━━━ TASK INPUT ━━━

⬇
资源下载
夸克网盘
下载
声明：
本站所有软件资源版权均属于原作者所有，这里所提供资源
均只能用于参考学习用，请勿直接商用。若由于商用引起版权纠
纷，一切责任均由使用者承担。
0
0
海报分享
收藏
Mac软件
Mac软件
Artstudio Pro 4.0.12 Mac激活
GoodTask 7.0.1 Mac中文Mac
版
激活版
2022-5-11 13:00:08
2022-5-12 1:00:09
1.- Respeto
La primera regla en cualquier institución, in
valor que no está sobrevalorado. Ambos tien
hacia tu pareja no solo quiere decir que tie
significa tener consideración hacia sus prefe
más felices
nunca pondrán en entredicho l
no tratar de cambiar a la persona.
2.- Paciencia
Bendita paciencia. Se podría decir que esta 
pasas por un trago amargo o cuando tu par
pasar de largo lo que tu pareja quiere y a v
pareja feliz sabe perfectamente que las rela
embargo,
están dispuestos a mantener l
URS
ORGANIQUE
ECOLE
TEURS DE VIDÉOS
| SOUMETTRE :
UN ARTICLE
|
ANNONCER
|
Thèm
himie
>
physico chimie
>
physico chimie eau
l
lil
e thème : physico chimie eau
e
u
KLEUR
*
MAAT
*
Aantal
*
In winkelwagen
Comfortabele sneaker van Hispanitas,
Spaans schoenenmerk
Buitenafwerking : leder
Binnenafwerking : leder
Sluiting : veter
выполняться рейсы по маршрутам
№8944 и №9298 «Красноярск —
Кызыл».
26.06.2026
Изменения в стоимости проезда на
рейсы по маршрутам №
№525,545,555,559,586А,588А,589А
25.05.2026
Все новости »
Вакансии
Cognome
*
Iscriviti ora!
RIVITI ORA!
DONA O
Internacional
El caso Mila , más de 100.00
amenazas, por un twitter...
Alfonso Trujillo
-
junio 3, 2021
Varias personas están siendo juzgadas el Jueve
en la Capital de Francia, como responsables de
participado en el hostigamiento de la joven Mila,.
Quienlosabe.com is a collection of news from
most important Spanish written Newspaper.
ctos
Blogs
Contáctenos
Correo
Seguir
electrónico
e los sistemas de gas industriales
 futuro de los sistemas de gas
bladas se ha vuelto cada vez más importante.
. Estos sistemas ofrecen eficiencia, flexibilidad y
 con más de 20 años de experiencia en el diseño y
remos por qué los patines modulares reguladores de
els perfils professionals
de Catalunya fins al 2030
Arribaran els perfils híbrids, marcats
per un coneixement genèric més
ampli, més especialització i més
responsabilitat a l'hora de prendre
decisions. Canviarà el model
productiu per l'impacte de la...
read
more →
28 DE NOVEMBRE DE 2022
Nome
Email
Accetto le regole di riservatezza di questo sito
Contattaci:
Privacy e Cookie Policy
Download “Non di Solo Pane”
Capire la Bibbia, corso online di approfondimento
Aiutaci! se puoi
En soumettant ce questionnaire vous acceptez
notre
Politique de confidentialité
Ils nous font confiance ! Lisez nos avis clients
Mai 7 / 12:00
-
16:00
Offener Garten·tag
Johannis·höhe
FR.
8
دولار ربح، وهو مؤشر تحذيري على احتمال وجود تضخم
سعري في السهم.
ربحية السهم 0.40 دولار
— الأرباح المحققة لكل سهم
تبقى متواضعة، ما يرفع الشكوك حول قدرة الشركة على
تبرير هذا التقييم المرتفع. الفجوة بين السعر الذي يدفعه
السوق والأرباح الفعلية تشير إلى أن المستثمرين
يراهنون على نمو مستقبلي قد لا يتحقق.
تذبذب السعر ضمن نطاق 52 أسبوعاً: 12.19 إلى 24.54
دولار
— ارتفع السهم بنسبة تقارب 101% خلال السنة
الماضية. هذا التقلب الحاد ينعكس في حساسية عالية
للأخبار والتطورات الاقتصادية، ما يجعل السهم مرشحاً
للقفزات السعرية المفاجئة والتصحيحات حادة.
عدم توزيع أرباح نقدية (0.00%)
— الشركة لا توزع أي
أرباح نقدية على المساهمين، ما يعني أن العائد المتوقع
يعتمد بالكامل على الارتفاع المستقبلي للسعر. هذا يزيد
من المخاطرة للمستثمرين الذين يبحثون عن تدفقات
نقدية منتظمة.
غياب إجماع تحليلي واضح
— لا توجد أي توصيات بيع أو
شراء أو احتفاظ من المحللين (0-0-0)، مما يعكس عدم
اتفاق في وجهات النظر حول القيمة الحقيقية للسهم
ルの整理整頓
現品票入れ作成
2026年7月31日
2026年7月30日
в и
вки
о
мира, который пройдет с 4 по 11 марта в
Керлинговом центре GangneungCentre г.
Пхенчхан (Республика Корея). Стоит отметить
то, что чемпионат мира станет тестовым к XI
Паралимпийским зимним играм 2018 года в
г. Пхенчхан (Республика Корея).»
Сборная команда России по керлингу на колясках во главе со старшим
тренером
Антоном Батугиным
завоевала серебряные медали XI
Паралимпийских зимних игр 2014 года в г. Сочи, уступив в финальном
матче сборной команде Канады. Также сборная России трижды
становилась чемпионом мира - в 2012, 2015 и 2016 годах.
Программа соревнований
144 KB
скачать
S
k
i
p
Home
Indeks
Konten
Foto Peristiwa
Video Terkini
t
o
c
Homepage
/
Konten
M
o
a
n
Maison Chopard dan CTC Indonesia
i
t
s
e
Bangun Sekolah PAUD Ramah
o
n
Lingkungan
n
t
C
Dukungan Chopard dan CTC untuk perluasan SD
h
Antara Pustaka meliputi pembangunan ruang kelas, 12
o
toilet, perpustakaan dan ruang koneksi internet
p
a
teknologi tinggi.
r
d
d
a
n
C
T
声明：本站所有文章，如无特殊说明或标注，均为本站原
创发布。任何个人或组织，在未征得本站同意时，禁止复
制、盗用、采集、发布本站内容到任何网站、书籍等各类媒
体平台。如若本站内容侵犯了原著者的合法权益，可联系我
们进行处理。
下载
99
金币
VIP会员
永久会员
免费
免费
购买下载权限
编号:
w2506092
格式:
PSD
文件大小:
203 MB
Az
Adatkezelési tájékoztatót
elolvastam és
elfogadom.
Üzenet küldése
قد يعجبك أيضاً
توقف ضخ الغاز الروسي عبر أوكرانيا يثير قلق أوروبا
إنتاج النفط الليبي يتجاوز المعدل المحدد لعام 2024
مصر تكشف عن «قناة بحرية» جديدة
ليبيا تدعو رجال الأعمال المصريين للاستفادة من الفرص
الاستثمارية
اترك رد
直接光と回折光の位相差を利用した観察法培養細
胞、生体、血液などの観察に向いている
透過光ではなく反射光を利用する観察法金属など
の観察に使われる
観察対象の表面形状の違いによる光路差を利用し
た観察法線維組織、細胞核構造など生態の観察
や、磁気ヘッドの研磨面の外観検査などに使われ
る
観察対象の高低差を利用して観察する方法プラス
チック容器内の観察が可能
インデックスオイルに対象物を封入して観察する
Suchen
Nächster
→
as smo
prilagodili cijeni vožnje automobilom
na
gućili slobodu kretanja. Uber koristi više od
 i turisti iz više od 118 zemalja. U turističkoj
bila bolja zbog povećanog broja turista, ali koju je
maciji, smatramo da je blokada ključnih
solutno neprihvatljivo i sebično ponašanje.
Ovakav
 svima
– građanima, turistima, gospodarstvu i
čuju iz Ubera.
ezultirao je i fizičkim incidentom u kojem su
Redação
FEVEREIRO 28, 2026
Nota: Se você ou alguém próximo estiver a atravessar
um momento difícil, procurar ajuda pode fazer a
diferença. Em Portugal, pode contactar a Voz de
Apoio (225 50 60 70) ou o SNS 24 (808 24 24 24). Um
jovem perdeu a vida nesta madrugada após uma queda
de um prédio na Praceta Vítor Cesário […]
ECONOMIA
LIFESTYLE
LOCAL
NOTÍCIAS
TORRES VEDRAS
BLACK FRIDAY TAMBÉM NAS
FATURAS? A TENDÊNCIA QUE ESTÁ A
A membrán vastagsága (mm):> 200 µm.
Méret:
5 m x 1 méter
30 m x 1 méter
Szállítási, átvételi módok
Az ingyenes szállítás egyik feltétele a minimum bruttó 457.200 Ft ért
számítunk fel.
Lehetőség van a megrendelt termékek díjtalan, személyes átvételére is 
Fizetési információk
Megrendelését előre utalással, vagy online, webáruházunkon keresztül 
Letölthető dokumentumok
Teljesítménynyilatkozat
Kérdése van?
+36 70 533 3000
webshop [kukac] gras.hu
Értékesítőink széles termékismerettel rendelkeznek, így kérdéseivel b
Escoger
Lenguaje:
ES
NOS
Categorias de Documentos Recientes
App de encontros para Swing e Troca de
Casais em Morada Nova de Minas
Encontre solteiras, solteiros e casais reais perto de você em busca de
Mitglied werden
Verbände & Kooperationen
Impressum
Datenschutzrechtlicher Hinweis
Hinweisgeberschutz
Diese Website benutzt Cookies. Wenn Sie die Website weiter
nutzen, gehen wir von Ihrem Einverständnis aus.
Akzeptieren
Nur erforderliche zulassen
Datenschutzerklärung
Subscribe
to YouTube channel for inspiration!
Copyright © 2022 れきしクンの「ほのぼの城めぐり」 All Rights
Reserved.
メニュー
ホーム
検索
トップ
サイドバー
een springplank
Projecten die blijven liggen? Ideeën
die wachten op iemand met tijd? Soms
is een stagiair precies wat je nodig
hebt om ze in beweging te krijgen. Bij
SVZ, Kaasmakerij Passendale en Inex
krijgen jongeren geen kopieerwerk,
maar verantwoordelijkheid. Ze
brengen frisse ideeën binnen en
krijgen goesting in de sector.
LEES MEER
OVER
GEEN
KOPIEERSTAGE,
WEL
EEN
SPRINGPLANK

━━━

[TASK PROMPT]
Reproduce the lines from the start of the records through the line containing "TEURS DE VIDÉOS", including both ends.

[PROBLEM SOLUTION]
⬇
资源下载
夸克网盘
下载
声明：
本站所有软件资源版权均属于原作者所有，这里所提供资源
均只能用于参考学习用，请勿直接商用。若由于商用引起版权纠
纷，一切责任均由使用者承担。
0
0
海报分享
收藏
Mac软件
Mac软件
Artstudio Pro 4.0.12 Mac激活
GoodTask 7.0.1 Mac中文Mac
版
激活版
2022-5-11 13:00:08
2022-5-12 1:00:09
1.- Respeto
La primera regla en cualquier institución, in
valor que no está sobrevalorado. Ambos tien
hacia tu pareja no solo quiere decir que tie
significa tener consideración hacia sus prefe
más felices
nunca pondrán en entredicho l
no tratar de cambiar a la persona.
2.- Paciencia
Bendita paciencia. Se podría decir que esta 
pasas por un trago amargo o cuando tu par
pasar de largo lo que tu pareja quiere y a v
pareja feliz sabe perfectamente que las rela
embargo,
están dispuestos a mantener l
URS
ORGANIQUE
ECOLE
TEURS DE VIDÉOS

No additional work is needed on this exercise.